When I was at the World Diabetes Congress in Melbourne last year, I was overwhelmed by the many different agendas being presented by the hundreds of groups represented at the conference. As a representative of Diabetes Australia, I had no agenda except to learn and offer up my own experience to all these ‘experts’. We were told that there was a unified agenda- to get proper treatment to all who need it, and to ultimately cure diabetes. But it was clear that the scary people in white coats showing me the newest medication that I ‘needed’, would be very upset if such a cure was discovered. Billions of dollars were being made by these pharmaceuticals and it was an odd experience- being a young type 1 diabetic and realising that a lot of people benefit financially from my broken pancreas.
One guy, Charles Mattocks, a celebrity chef in the US, came with a different agenda. He gave a seminar on the power of organic food, and it didn’t go unmentioned that he was given one of the smallest rooms to speak in, though people were spilling out and filling up overflow. He said himself that he wasn’t very popular at this conference, and that his ideas were scoffed at. But I was inspired by him and the people that got up and gave testimonies of the power of organic eating in improving both type 1 and type 2 diabetes. (I was also completely star struck when I took a photo with him and he asked me to go for a drink that evening…).
As a type 1 diabetic, and as someone who has suffered mental illness, I know better than anyone the importance of medication. Indeed there is no substitute for the artificial insulin I rely on minute by minute to stay alive.
But is there something I can do to improve my bodies response to that insulin? To avoid nauesating drugs that I’ve been prescribed liked diabex? I have found much more healing in taking apple cider vinegar, cinnamon, fish oil etc, than I ever did in diabex. Likewise, going off dairy products gave me more benefits than I predicted – better response to insulin and thus lower sugar levels, more energy, clearer skin, weight loss, improved mental health. There is so much healing to be found in food.

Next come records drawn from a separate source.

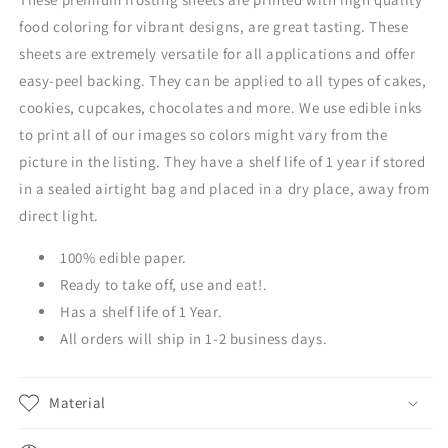
food coloring for vibrant designs, are great tasting. These
sheets are extremely versatile for all applications and offer
easy-peel backing. They can be applied to all types of cakes,
cookies, cupcakes, chocolates and more. We use edible inks
to print all of our images so colors might vary from the
picture in the listing. They have a shelf life of 1 year if stored
in a sealed airtight bag and placed in a dry place, away from
direct light.
100% edible paper.
Ready to take off, use and eat!.
Has a shelf life of 1 Year.
All orders will ship in 1-2 business days.
Material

Mental health is a hot topic, and a buzz word popping up all over blogs , the news, and conversations. It’s a word our parents didn’t grow up using. It’s health of the MIND. Everyone has mental health and everyone needs to look after it. In the same way everyone has a degree of physical health to look after, improve and protect. Staying mentally healthy should be on the radar as much as staying physically healthy… for most people, both types of health need more attention.
But, lets not also forget that the mind is part of the body. It’s an organ, and the most complicated and important of them all. When the brain is suffering, the entire body suffers. Likewise when the body suffers, the brain can also suffer.

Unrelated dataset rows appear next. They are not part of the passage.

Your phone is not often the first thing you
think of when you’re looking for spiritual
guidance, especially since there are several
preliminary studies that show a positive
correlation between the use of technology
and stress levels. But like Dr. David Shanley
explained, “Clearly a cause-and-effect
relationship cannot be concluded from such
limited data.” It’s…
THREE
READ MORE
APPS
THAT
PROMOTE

The interconnectedness is so important to understand. Staying mentally healthy can improve your quality and duration of life.
People with mental illness on average, die 25 years younger than people without mental illness, because of physical health problems. For example, someone with schitzophrenia is 4 times more likely to have diabetes , 5-7 times more likely to have colonary problems.. and vice versa, a person with type 1 diabetes, is 2 or even 3 times (according to some studies) more likely to development depression. So we can’t treat mental health separate to physical health. They are inherently linked.
To look after your mental health takes work. I often look back on my own mental health journey, and think of the pills I have been prescribed and the professional help I have received, and realise the lack of preventative measures that I had in my life to avoid the ‘episodes’ that I have suffered. While I see the value in medication for many people that I know, I am also wary of the over-prescribing of these meds as a first response rather than a last resort..(did you know that some dogs and cats are now on anti-depressants???).
Bottom line – like most bad things in the world, someone is making a shit load of money out of our unhappiness. Pharmaceuticals are dependant on you being anxious and unhappy, so don’t look to them for advice. This is also true of physical health.. there is so much healing to be found in food, exercise and habits, and yet, people pop pill after pill with side effect after side effect in pursuit of health.
As mental health problems are on the rise, we must see the link between the increase of depression and anxiety, and the lifestyle promoted by modern society.
A sustainable approach to physical and mental health must include all the goodness of veggies, fruit and organic foods that don’t pollute your body and mind with preservatives, additives, pesticides and all sorts of shit.
Be creative and be mindful of your health!